**WHAT YOU HAVE TO DO**. Give the records again exactly, with every character kept.

RECORDS TO USE START

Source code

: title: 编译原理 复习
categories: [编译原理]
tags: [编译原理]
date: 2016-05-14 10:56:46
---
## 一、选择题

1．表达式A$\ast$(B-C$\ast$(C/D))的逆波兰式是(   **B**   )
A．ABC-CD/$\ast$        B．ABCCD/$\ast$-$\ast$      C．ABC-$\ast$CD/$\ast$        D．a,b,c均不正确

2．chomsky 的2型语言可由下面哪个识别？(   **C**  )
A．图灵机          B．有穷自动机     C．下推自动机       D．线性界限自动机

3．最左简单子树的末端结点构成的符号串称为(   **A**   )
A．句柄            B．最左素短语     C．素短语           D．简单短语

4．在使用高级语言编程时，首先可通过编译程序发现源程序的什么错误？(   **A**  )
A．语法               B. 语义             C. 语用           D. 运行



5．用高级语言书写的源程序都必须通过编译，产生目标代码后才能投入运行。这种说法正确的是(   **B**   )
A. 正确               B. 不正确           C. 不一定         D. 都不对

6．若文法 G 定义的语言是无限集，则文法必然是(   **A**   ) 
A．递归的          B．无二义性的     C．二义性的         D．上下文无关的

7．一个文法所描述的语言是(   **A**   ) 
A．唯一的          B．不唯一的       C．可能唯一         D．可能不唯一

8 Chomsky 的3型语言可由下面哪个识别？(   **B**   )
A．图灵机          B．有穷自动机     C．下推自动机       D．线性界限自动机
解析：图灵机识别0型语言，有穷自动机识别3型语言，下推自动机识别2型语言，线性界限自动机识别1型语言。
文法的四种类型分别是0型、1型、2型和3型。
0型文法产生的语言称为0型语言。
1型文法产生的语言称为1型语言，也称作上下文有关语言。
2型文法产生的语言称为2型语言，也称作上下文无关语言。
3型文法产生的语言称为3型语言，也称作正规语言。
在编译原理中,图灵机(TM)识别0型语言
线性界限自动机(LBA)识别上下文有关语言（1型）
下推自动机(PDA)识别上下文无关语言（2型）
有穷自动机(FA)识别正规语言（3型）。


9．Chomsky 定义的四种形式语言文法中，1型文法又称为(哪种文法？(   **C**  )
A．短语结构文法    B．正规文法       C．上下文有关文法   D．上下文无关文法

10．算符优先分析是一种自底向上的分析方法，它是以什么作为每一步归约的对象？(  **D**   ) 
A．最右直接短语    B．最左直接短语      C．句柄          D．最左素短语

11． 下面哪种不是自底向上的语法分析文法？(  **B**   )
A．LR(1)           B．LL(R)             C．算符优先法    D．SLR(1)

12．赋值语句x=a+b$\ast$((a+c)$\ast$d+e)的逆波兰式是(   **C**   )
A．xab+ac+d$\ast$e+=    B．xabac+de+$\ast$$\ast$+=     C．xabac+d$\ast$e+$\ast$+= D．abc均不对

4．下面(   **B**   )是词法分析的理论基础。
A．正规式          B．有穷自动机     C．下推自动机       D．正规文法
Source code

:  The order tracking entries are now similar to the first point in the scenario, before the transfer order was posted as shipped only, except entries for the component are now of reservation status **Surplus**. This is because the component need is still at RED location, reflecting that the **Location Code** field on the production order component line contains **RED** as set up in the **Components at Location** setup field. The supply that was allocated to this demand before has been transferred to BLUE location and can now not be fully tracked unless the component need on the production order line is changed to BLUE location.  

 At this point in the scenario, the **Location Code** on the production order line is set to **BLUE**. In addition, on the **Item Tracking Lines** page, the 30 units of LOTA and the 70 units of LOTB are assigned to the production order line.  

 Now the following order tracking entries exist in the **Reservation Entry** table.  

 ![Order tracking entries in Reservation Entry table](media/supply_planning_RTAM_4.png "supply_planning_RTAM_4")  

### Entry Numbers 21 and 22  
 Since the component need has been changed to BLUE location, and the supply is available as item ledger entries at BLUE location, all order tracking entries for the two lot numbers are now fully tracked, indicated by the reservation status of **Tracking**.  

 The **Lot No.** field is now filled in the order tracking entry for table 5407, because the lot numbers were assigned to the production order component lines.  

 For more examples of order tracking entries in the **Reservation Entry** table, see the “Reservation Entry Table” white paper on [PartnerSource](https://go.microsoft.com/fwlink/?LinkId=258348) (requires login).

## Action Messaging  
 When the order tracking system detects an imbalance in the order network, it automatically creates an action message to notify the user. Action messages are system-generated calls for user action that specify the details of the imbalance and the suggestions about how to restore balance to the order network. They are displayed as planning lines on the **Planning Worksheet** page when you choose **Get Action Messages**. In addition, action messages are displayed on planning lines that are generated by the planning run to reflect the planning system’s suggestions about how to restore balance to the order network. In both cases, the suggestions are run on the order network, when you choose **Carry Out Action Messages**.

RECORDS TO USE END

**SOLUTION TO THIS TASK**.
Source code

: title: 编译原理 复习
categories: [编译原理]
tags: [编译原理]
date: 2016-05-14 10:56:46
---
## 一、选择题

1．表达式A$\ast$(B-C$\ast$(C/D))的逆波兰式是(   **B**   )
A．ABC-CD/$\ast$        B．ABCCD/$\ast$-$\ast$      C．ABC-$\ast$CD/$\ast$        D．a,b,c均不正确

2．chomsky 的2型语言可由下面哪个识别？(   **C**  )
A．图灵机          B．有穷自动机     C．下推自动机       D．线性界限自动机

3．最左简单子树的末端结点构成的符号串称为(   **A**   )
A．句柄            B．最左素短语     C．素短语           D．简单短语

4．在使用高级语言编程时，首先可通过编译程序发现源程序的什么错误？(   **A**  )
A．语法               B. 语义             C. 语用           D. 运行



5．用高级语言书写的源程序都必须通过编译，产生目标代码后才能投入运行。这种说法正确的是(   **B**   )
A. 正确               B. 不正确           C. 不一定         D. 都不对

6．若文法 G 定义的语言是无限集，则文法必然是(   **A**   ) 
A．递归的          B．无二义性的     C．二义性的         D．上下文无关的

7．一个文法所描述的语言是(   **A**   ) 
A．唯一的          B．不唯一的       C．可能唯一         D．可能不唯一

8 Chomsky 的3型语言可由下面哪个识别？(   **B**   )
A．图灵机          B．有穷自动机     C．下推自动机       D．线性界限自动机
解析：图灵机识别0型语言，有穷自动机识别3型语言，下推自动机识别2型语言，线性界限自动机识别1型语言。
文法的四种类型分别是0型、1型、2型和3型。
0型文法产生的语言称为0型语言。
1型文法产生的语言称为1型语言，也称作上下文有关语言。
2型文法产生的语言称为2型语言，也称作上下文无关语言。
3型文法产生的语言称为3型语言，也称作正规语言。
在编译原理中,图灵机(TM)识别0型语言
线性界限自动机(LBA)识别上下文有关语言（1型）
下推自动机(PDA)识别上下文无关语言（2型）
有穷自动机(FA)识别正规语言（3型）。


9．Chomsky 定义的四种形式语言文法中，1型文法又称为(哪种文法？(   **C**  )
A．短语结构文法    B．正规文法       C．上下文有关文法   D．上下文无关文法

10．算符优先分析是一种自底向上的分析方法，它是以什么作为每一步归约的对象？(  **D**   ) 
A．最右直接短语    B．最左直接短语      C．句柄          D．最左素短语

11． 下面哪种不是自底向上的语法分析文法？(  **B**   )
A．LR(1)           B．LL(R)             C．算符优先法    D．SLR(1)

12．赋值语句x=a+b$\ast$((a+c)$\ast$d+e)的逆波兰式是(   **C**   )
A．xab+ac+d$\ast$e+=    B．xabac+de+$\ast$$\ast$+=     C．xabac+d$\ast$e+$\ast$+= D．abc均不对

4．下面(   **B**   )是词法分析的理论基础。
A．正规式          B．有穷自动机     C．下推自动机       D．正规文法
Source code

:  The order tracking entries are now similar to the first point in the scenario, before the transfer order was posted as shipped only, except entries for the component are now of reservation status **Surplus**. This is because the component need is still at RED location, reflecting that the **Location Code** field on the production order component line contains **RED** as set up in the **Components at Location** setup field. The supply that was allocated to this demand before has been transferred to BLUE location and can now not be fully tracked unless the component need on the production order line is changed to BLUE location.  

 At this point in the scenario, the **Location Code** on the production order line is set to **BLUE**. In addition, on the **Item Tracking Lines** page, the 30 units of LOTA and the 70 units of LOTB are assigned to the production order line.  

 Now the following order tracking entries exist in the **Reservation Entry** table.  

 ![Order tracking entries in Reservation Entry table](media/supply_planning_RTAM_4.png "supply_planning_RTAM_4")  

### Entry Numbers 21 and 22  
 Since the component need has been changed to BLUE location, and the supply is available as item ledger entries at BLUE location, all order tracking entries for the two lot numbers are now fully tracked, indicated by the reservation status of **Tracking**.  

 The **Lot No.** field is now filled in the order tracking entry for table 5407, because the lot numbers were assigned to the production order component lines.  

 For more examples of order tracking entries in the **Reservation Entry** table, see the “Reservation Entry Table” white paper on [PartnerSource](https://go.microsoft.com/fwlink/?LinkId=258348) (requires login).

## Action Messaging  
 When the order tracking system detects an imbalance in the order network, it automatically creates an action message to notify the user. Action messages are system-generated calls for user action that specify the details of the imbalance and the suggestions about how to restore balance to the order network. They are displayed as planning lines on the **Planning Worksheet** page when you choose **Get Action Messages**. In addition, action messages are displayed on planning lines that are generated by the planning run to reflect the planning system’s suggestions about how to restore balance to the order network. In both cases, the suggestions are run on the order network, when you choose **Carry Out Action Messages**.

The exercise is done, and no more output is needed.